Written task A:
Express the rows as a Markdown table with the columns No. and Line, numbering each line and leaving out blank lines. Begin at the line of the rows that contains "pose: elev=179.9 azim=204.1" and stop after the last line of the rows.

Supplied passage:

Greenwich, CT -
United Rentals, Inc. (NYSE: URI) (“URI”) today announced that it is offering $150 million ($172.5 million if the underwriters’ over-allotment option is exercised in full) principal amount of convertible senior unsecured notes due 2015, and its subsidiary, United Rentals (North America), Inc. (“URNA”) is offering $400 million principal amount of senior unsecured notes due 2019 in separate registered public offerings.
The convertible senior notes offered by URI will rank equally with all of its existing and future unsecured senior debt and effectively junior to any existing and future debt of URNA and its subsidiaries as well as to URI’s secured obligations, composed of its guarantee obligations in respect of URNA’s and its subsidiaries’ outstanding borrowings under its senior secured asset-based revolving credit facility (the “ABL facility”) to the extent of the value of the collateral securing such guarantee obligations. The senior notes offered by URNA will rank equally with its existing and future unsecured senior debt, effectively junior to any secured debt to the extent of the value of the collateral securing such debt, including its borrowings under the ABL facility, and effectively junior to the liabilities of its non-guarantor subsidiaries. URNA’s obligations under these notes will be guaranteed on a senior basis by URI and certain of URNA’s domestic subsidiaries.
URI intends to use the net proceeds from its convertible senior notes offering, together with cash on hand, to redeem a portion of its 14% Senior Notes due 2014 and will use cash on hand to pay the cost of the convertible note hedge transactions that it intends to enter into in connection with the sale of the convertible senior notes, as described below. URNA intends to use the net proceeds from its senior notes offering to purchase or retire outstanding senior unsecured indebtedness, pay or prepay outstanding borrowings under its ABL facility and for general corporate purposes. The completion of either offering will not be contingent upon the completion of the other.
In connection with the convertible senior notes offering, URI intends to enter into convertible note hedge transactions with one or more counterparties, referred to as the option counterparties, which may include one or more of the underwriters or their affiliates. The convertible note hedge transactions are intended to reduce, subject to a limit, the potential dilution with respect to URI’s common stock upon conversion of the convertible senior notes. However, in the event the market value of URI’s common stock exceeds a cap specified in the convertible note hedge transactions, the settlement amount received from such transactions will be reduced, and therefore, the reduction in potential dilution will be limited. Each convertible note hedge transaction is a separate hedge transaction entered into by URI with an option counterparty.

Given information:

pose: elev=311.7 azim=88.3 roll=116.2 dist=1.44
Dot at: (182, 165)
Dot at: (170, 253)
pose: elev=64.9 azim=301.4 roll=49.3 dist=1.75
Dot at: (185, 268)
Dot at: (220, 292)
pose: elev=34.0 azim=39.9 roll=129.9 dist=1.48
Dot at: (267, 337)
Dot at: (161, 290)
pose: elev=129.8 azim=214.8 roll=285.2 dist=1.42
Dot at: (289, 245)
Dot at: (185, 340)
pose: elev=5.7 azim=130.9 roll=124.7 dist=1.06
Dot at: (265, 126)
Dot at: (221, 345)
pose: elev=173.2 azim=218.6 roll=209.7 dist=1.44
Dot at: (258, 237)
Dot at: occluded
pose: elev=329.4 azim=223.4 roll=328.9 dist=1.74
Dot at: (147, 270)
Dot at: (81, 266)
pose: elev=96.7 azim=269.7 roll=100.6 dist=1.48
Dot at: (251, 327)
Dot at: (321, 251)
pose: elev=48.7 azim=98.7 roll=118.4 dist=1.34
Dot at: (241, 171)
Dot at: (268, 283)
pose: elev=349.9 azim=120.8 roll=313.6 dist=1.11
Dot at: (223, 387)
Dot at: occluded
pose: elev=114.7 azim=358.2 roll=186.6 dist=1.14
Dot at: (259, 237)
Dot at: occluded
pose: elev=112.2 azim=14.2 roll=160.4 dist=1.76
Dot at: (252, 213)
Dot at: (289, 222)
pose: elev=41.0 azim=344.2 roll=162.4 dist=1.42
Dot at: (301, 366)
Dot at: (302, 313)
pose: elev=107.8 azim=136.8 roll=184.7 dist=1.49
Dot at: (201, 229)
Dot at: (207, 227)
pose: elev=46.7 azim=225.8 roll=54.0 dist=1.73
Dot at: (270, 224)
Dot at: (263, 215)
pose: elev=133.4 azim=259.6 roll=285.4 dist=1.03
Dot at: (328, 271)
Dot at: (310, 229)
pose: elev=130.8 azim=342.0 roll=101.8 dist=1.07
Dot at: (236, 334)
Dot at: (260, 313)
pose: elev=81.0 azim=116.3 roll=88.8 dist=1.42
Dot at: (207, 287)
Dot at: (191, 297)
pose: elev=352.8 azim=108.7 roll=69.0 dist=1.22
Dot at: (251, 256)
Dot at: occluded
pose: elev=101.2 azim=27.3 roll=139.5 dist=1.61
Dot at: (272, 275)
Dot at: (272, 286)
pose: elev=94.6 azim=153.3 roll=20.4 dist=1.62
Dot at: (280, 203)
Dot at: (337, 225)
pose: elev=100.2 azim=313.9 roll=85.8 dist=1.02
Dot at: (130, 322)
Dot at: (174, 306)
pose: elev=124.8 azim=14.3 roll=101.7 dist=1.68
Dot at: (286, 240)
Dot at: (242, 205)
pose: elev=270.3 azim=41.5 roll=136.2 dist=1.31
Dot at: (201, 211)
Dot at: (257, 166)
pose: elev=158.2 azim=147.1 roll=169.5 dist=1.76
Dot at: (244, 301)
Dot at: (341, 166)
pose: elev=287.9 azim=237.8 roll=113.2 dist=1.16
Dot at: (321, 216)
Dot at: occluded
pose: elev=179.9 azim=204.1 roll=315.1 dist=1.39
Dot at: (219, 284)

Written task B:
Name every issue of notes in the United Rentals offering announcement that is identified by a due year.

Answer A:
| No. | Line |
|---|---|
| 1 | pose: elev=179.9 azim=204.1 roll=315.1 dist=1.39 |
| 2 | Dot at: (219, 284) |

Answer B:
- Convertible senior unsecured notes due 2015, offered by URI
- Senior unsecured notes due 2019, offered by URNA
- 14% Senior Notes due 2014, which URI plans to partly redeem